··· Record set
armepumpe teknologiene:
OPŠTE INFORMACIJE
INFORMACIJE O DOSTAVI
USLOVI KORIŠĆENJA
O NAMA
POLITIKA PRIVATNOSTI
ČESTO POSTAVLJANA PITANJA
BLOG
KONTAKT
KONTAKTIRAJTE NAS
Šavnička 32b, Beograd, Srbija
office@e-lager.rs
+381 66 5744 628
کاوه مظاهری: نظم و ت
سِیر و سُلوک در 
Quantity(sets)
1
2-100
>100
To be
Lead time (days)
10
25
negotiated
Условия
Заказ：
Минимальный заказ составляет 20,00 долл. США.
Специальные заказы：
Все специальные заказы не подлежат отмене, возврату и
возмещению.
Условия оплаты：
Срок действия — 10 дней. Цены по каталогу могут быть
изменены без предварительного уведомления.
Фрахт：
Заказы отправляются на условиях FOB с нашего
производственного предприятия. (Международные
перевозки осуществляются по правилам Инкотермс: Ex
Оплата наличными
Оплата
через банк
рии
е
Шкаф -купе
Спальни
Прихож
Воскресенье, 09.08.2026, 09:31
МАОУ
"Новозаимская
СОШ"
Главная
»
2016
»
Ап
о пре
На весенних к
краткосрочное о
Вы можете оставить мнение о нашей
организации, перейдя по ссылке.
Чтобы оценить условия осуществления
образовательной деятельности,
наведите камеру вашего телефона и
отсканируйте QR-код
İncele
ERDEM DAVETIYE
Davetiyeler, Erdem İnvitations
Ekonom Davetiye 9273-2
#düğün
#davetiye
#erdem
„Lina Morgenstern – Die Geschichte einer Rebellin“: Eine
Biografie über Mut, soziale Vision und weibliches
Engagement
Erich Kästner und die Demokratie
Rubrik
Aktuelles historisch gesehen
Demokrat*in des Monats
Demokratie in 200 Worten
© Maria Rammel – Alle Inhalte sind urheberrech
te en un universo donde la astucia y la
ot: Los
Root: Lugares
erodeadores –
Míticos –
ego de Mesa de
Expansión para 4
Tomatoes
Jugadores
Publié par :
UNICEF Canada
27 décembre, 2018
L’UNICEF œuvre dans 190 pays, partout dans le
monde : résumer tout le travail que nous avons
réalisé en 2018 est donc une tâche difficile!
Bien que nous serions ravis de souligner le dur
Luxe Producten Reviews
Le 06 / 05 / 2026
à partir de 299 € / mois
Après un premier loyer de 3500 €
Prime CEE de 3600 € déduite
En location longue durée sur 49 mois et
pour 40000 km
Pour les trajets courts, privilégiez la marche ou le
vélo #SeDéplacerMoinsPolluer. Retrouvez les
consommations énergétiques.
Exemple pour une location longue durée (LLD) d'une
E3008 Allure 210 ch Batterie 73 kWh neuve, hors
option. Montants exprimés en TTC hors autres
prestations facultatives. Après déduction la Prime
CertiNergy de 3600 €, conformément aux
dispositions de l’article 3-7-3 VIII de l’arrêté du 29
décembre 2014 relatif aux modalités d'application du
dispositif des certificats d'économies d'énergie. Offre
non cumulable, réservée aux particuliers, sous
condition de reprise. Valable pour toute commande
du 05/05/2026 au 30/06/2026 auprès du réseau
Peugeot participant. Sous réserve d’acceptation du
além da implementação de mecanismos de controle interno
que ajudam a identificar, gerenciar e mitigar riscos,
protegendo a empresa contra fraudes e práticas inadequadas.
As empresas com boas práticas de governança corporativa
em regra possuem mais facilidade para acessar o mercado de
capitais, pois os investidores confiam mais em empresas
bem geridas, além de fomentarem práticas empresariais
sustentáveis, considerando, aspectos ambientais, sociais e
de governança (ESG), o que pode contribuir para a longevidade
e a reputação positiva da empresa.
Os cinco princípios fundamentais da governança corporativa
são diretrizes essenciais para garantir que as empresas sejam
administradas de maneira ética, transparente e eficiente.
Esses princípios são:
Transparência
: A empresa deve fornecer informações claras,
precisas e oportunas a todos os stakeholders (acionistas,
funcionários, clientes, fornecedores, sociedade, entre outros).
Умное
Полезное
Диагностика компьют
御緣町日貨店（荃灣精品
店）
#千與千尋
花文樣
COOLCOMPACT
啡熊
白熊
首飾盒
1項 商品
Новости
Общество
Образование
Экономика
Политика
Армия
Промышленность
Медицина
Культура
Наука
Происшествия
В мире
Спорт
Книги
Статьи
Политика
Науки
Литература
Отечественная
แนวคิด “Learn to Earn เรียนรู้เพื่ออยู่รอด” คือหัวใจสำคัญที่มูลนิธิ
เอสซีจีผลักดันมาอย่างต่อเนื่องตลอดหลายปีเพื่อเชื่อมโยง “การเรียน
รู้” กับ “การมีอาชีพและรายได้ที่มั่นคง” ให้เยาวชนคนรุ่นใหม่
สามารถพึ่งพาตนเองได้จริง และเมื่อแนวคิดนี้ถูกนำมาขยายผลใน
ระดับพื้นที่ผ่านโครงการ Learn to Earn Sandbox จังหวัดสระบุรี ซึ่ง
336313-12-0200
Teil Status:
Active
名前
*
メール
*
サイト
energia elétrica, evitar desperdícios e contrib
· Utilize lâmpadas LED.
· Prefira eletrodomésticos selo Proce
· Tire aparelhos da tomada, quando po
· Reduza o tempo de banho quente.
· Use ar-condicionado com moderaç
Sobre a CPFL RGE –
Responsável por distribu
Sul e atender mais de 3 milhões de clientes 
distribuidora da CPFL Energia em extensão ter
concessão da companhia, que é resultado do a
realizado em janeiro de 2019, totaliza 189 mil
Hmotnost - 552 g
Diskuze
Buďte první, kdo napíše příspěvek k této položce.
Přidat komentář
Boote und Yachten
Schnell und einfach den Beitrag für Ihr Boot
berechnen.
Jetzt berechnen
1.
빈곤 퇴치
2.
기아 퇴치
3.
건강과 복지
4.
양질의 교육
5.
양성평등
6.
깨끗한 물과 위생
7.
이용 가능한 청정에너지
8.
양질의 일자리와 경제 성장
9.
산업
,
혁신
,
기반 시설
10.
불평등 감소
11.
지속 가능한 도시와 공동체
······
Problem >> Copy out the full set of records precisely, leaving nothing out.

Response area >>
armepumpe teknologiene:
OPŠTE INFORMACIJE
INFORMACIJE O DOSTAVI
USLOVI KORIŠĆENJA
O NAMA
POLITIKA PRIVATNOSTI
ČESTO POSTAVLJANA PITANJA
BLOG
KONTAKT
KONTAKTIRAJTE NAS
Šavnička 32b, Beograd, Srbija
office@e-lager.rs
+381 66 5744 628
کاوه مظاهری: نظم و ت
سِیر و سُلوک در 
Quantity(sets)
1
2-100
>100
To be
Lead time (days)
10
25
negotiated
Условия
Заказ：
Минимальный заказ составляет 20,00 долл. США.
Специальные заказы：
Все специальные заказы не подлежат отмене, возврату и
возмещению.
Условия оплаты：
Срок действия — 10 дней. Цены по каталогу могут быть
изменены без предварительного уведомления.
Фрахт：
Заказы отправляются на условиях FOB с нашего
производственного предприятия. (Международные
перевозки осуществляются по правилам Инкотермс: Ex
Оплата наличными
Оплата
через банк
рии
е
Шкаф -купе
Спальни
Прихож
Воскресенье, 09.08.2026, 09:31
МАОУ
"Новозаимская
СОШ"
Главная
»
2016
»
Ап
о пре
На весенних к
краткосрочное о
Вы можете оставить мнение о нашей
организации, перейдя по ссылке.
Чтобы оценить условия осуществления
образовательной деятельности,
наведите камеру вашего телефона и
отсканируйте QR-код
İncele
ERDEM DAVETIYE
Davetiyeler, Erdem İnvitations
Ekonom Davetiye 9273-2
#düğün
#davetiye
#erdem
„Lina Morgenstern – Die Geschichte einer Rebellin“: Eine
Biografie über Mut, soziale Vision und weibliches
Engagement
Erich Kästner und die Demokratie
Rubrik
Aktuelles historisch gesehen
Demokrat*in des Monats
Demokratie in 200 Worten
© Maria Rammel – Alle Inhalte sind urheberrech
te en un universo donde la astucia y la
ot: Los
Root: Lugares
erodeadores –
Míticos –
ego de Mesa de
Expansión para 4
Tomatoes
Jugadores
Publié par :
UNICEF Canada
27 décembre, 2018
L’UNICEF œuvre dans 190 pays, partout dans le
monde : résumer tout le travail que nous avons
réalisé en 2018 est donc une tâche difficile!
Bien que nous serions ravis de souligner le dur
Luxe Producten Reviews
Le 06 / 05 / 2026
à partir de 299 € / mois
Après un premier loyer de 3500 €
Prime CEE de 3600 € déduite
En location longue durée sur 49 mois et
pour 40000 km
Pour les trajets courts, privilégiez la marche ou le
vélo #SeDéplacerMoinsPolluer. Retrouvez les
consommations énergétiques.
Exemple pour une location longue durée (LLD) d'une
E3008 Allure 210 ch Batterie 73 kWh neuve, hors
option. Montants exprimés en TTC hors autres
prestations facultatives. Après déduction la Prime
CertiNergy de 3600 €, conformément aux
dispositions de l’article 3-7-3 VIII de l’arrêté du 29
décembre 2014 relatif aux modalités d'application du
dispositif des certificats d'économies d'énergie. Offre
non cumulable, réservée aux particuliers, sous
condition de reprise. Valable pour toute commande
du 05/05/2026 au 30/06/2026 auprès du réseau
Peugeot participant. Sous réserve d’acceptation du
além da implementação de mecanismos de controle interno
que ajudam a identificar, gerenciar e mitigar riscos,
protegendo a empresa contra fraudes e práticas inadequadas.
As empresas com boas práticas de governança corporativa
em regra possuem mais facilidade para acessar o mercado de
capitais, pois os investidores confiam mais em empresas
bem geridas, além de fomentarem práticas empresariais
sustentáveis, considerando, aspectos ambientais, sociais e
de governança (ESG), o que pode contribuir para a longevidade
e a reputação positiva da empresa.
Os cinco princípios fundamentais da governança corporativa
são diretrizes essenciais para garantir que as empresas sejam
administradas de maneira ética, transparente e eficiente.
Esses princípios são:
Transparência
: A empresa deve fornecer informações claras,
precisas e oportunas a todos os stakeholders (acionistas,
funcionários, clientes, fornecedores, sociedade, entre outros).
Умное
Полезное
Диагностика компьют
御緣町日貨店（荃灣精品
店）
#千與千尋
花文樣
COOLCOMPACT
啡熊
白熊
首飾盒
1項 商品
Новости
Общество
Образование
Экономика
Политика
Армия
Промышленность
Медицина
Культура
Наука
Происшествия
В мире
Спорт
Книги
Статьи
Политика
Науки
Литература
Отечественная
แนวคิด “Learn to Earn เรียนรู้เพื่ออยู่รอด” คือหัวใจสำคัญที่มูลนิธิ
เอสซีจีผลักดันมาอย่างต่อเนื่องตลอดหลายปีเพื่อเชื่อมโยง “การเรียน
รู้” กับ “การมีอาชีพและรายได้ที่มั่นคง” ให้เยาวชนคนรุ่นใหม่
สามารถพึ่งพาตนเองได้จริง และเมื่อแนวคิดนี้ถูกนำมาขยายผลใน
ระดับพื้นที่ผ่านโครงการ Learn to Earn Sandbox จังหวัดสระบุรี ซึ่ง
336313-12-0200
Teil Status:
Active
名前
*
メール
*
サイト
energia elétrica, evitar desperdícios e contrib
· Utilize lâmpadas LED.
· Prefira eletrodomésticos selo Proce
· Tire aparelhos da tomada, quando po
· Reduza o tempo de banho quente.
· Use ar-condicionado com moderaç
Sobre a CPFL RGE –
Responsável por distribu
Sul e atender mais de 3 milhões de clientes 
distribuidora da CPFL Energia em extensão ter
concessão da companhia, que é resultado do a
realizado em janeiro de 2019, totaliza 189 mil
Hmotnost - 552 g
Diskuze
Buďte první, kdo napíše příspěvek k této položce.
Přidat komentář
Boote und Yachten
Schnell und einfach den Beitrag für Ihr Boot
berechnen.
Jetzt berechnen
1.
빈곤 퇴치
2.
기아 퇴치
3.
건강과 복지
4.
양질의 교육
5.
양성평등
6.
깨끗한 물과 위생
7.
이용 가능한 청정에너지
8.
양질의 일자리와 경제 성장
9.
산업
,
혁신
,
기반 시설
10.
불평등 감소
11.
지속 가능한 도시와 공동체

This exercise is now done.